2009-07-02 Thread b. f.
On 7/2/09, Manish Jain invalid.poin...@gmail.com wrote:
 b. f. wrote:
 Manish Jain wrote:

 Regarding the download speeds I was getting with portmaster fetches (0.7
 kBps to 4.0 kBps), I immediately booted into Windows/Cygwin and did a
 wget from the same site portmaster was using. The speed I got from wget
 was ~ 35 kBps. This happened not just once but multiple times. Each time
 I did this, I had to interrupt portmaster. Finally I managed to get to
 install the wget port on FreeBSD itself. When I ran wget from FreeBSD,
 it reported comparable transfer rates (~ 35 kBps) from the same sites as
 portmaster was using.


This has nothing to do with portmaster.  Remember, portmaster is just
a (sometimes) convenient shell script wrapper for the normal ports
infrastructure.  What you're probably seeing is either the usual
fluctuations in network performance, or the difference between wget
and FreeBSD fetch(1), which by default is used for getting distfiles
and packages.  This is set in bsd.port.mk, and you can override it if
you prefer to use something else.  See the comments concerning
FETCH_BINARY, FETCH_ARGS, FETCH_CMD, FETCH_{BEFORE,AFTER}_ARGS,
FETCH_ENV, and FETCH_REGET at the top of bsd.port.mk, or the relevant
portion of that script.  You can also try tuning your network
settings, which can speed things up significantly in some cases.

======

PROBLEM 1:
Put the records into a numbered list, starting at the first line of the records and ending after the line that contains "10.上年結轉結余70086.03萬元。", with blank lines left out. Leave the pictures out of the answer.
The text and the records come from unrelated sources.

Collection entries
======

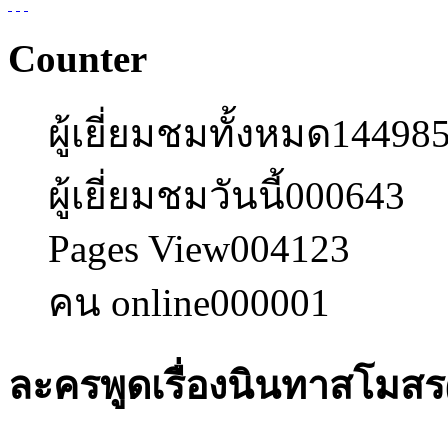
Counter
ผู้เยี่ยมชมทั้งหมด
14498
ผู้เยี่ยมชมวันนี้
000643
Pages View
004123
คน online
000001
ละครพูดเรื่องนินทาสโมสร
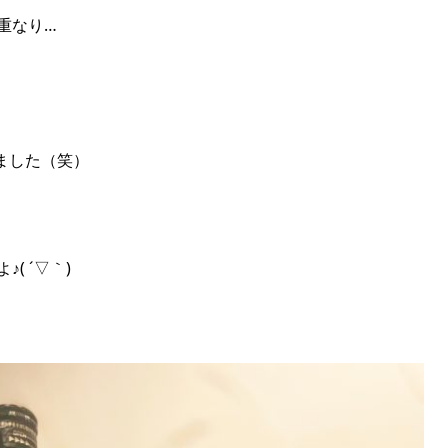
重なり…
ました（笑）
( ´▽｀)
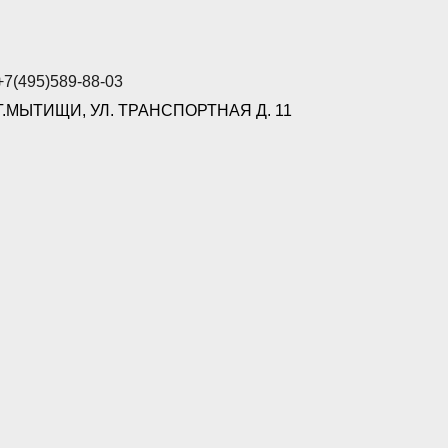
+7(495)589-88-03
Г.МЫТИЩИ, УЛ. ТРАНСПОРТНАЯ Д. 11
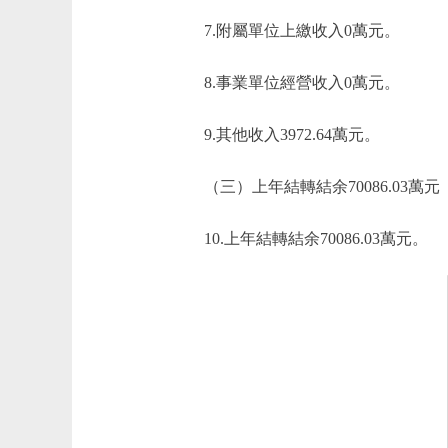
7.附屬單位上繳收入0萬元。
8.事業單位經營收入0萬元。
9.其他收入3972.64萬元。
（三）上年結轉結余70086.03萬元
10.上年結轉結余70086.03萬元。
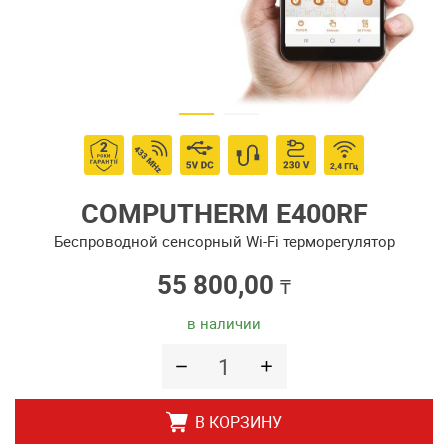
COMPUTHERM E400RF
Беспроводной сенсорный Wi-Fi терморегулятор
55 800,00
₸
в наличии
В КОРЗИНУ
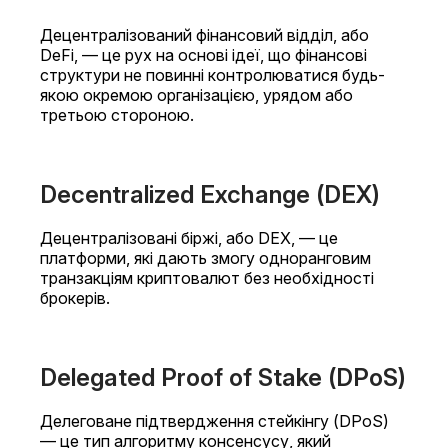
Децентралізований фінансовий відділ, або
DeFi, — це рух на основі ідеї, що фінансові
структури не повинні контролюватися будь-
якою окремою організацією, урядом або
третьою стороною.
Decentralized Exchange (DEX)
Децентралізовані біржі, або DEX, — це
платформи, які дають змогу одноранговим
транзакціям криптовалют без необхідності
брокерів.
Delegated Proof of Stake (DPoS)
Делеговане підтвердження стейкінгу (DPoS)
— це тип алгоритму консенсусу, який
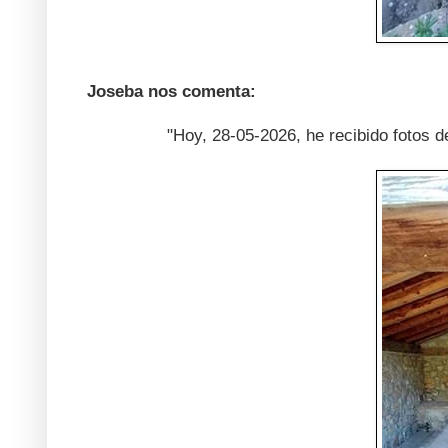
Joseba nos comenta:
"Hoy, 28-05-2026, he recibido fotos d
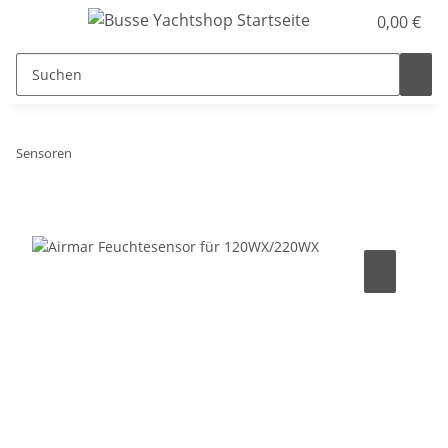
0,00 €
Sensoren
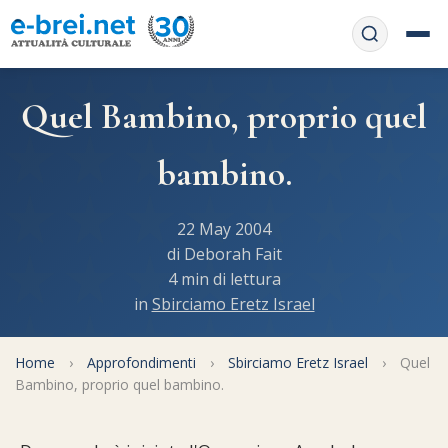
Home
Quel Bambino, proprio quel
Contattaci
Chi siamo
bambino.
APP web
Le feste
22 May 2004
Informativa Privacy
Libri di preghiera
e-book
di Deborah Fait
4 min di lettura
Regole di Halachà
in
Sbirciamo Eretz Israel
Orari di Shabbat
Servizi on-
line
Pubblicazioni
Calendario ebraico
Home
›
Approfondimenti
›
Sbirciamo Eretz Israel
›
Quel
Feste e ricorrenze
Spunti
Bambino, proprio quel bambino.
La tradizione orale
Convertitore di date
Cucina tipica
Approfondimenti
Filosofia e Pensiero
Vendita del chametz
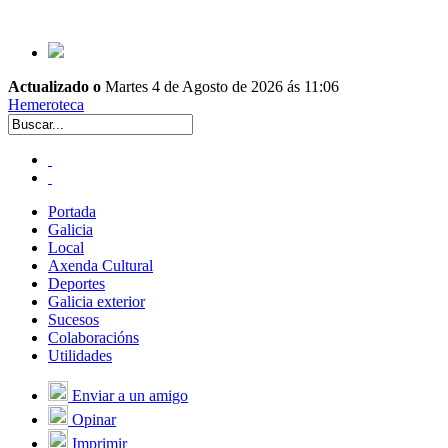
Actualizado o
Martes 4 de Agosto de 2026 ás 11:06
Hemeroteca
Portada
Galicia
Local
Axenda Cultural
Deportes
Galicia exterior
Sucesos
Colaboracións
Utilidades
Enviar a un amigo
Opinar
Imprimir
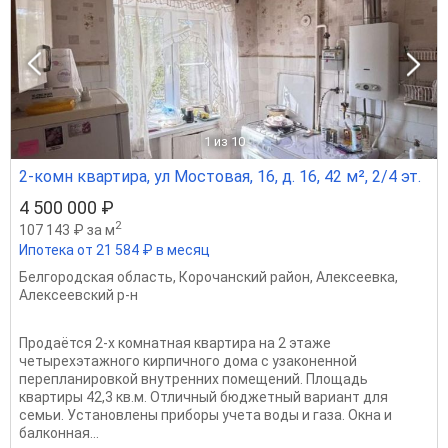
1
из 10
2-комн квартира, ул Мостовая, 16, д. 16, 42 м², 2/4 эт.
4 500 000 ₽
2
107 143 ₽ за м
Ипотека от 21 584 ₽ в месяц
Белгородская область
,
Корочанский район
,
Алексеевка
,
Алексеевский р-н
Продаётся 2-х комнатная квартира на 2 этаже
четырехэтажного кирпичного дома с узаконенной
перепланировкой внутренних помещений. Площадь
квартиры 42,3 кв.м. Отличный бюджетный вариант для
семьи. Установлены приборы учета воды и газа. Окна и
балконная...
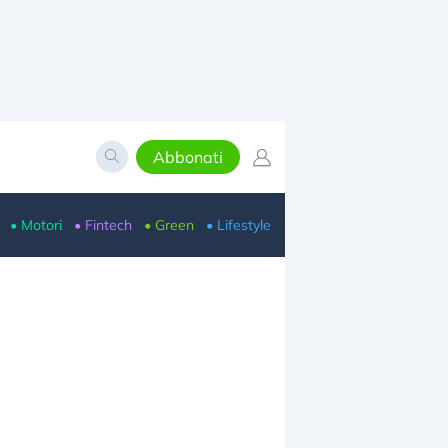
Abbonati
• Motori
• Fintech
• Green
• Lifestyle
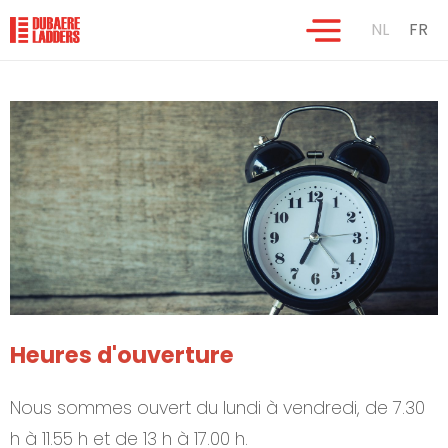
NL
FR
Heures d'ouverture
Nous sommes ouvert du lundi à vendredi, de 7.30
h à 11.55 h et de 13 h à 17.00 h.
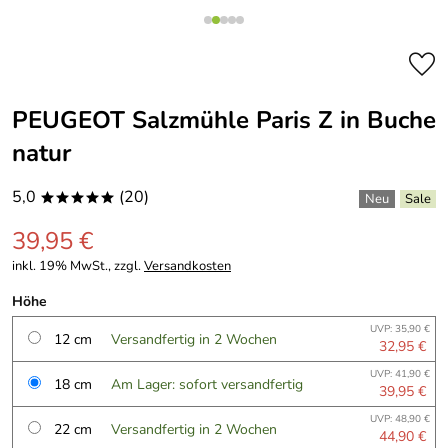
PEUGEOT Salzmühle Paris Z in Buche
natur
5,0
(20)
*****
39,95 €
inkl. 19% MwSt., zzgl.
Versandkosten
Höhe
UVP: 35,90 €
12 cm
Versandfertig in 2 Wochen
32,95 €
UVP: 41,90 €
18 cm
Am Lager: sofort versandfertig
39,95 €
UVP: 48,90 €
22 cm
Versandfertig in 2 Wochen
44,90 €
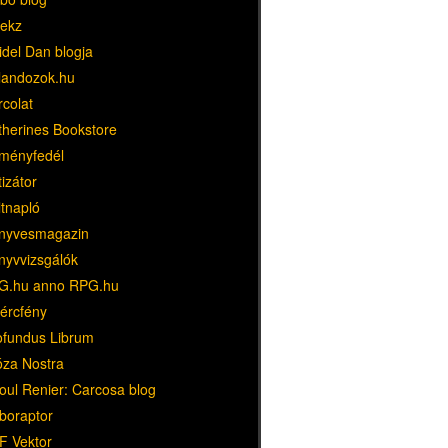
ekz
idel Dan blogja
landozok.hu
rcolat
therines Bookstore
ményfedél
tizátor
ltnapló
nyvesmagazin
nyvvizsgálók
G.hu anno RPG.hu
dércfény
ofundus Librum
óza Nostra
oul Renier: Carcosa blog
boraptor
F Vektor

======

PROBLEM 2:
In the email thread, which file sets FreeBSD fetch(1) as the default tool for getting distfiles and packages?

FINAL ANSWER 1:
1. Counter
2. ผู้เยี่ยมชมทั้งหมด
3. 14498
4. ผู้เยี่ยมชมวันนี้
5. 000643
6. Pages View
7. 004123
8. คน online
9. 000001
10. ละครพูดเรื่องนินทาสโมสร
11. 重なり…
12. ました（笑）
13. ( ´▽｀)
14. +7(495)589-88-03
15. Г.МЫТИЩИ, УЛ. ТРАНСПОРТНАЯ Д. 11
16. 7.附屬單位上繳收入0萬元。
17. 8.事業單位經營收入0萬元。
18. 9.其他收入3972.64萬元。
19. （三）上年結轉結余70086.03萬元
20. 10.上年結轉結余70086.03萬元。

FINAL ANSWER 2:
bsd.port.mk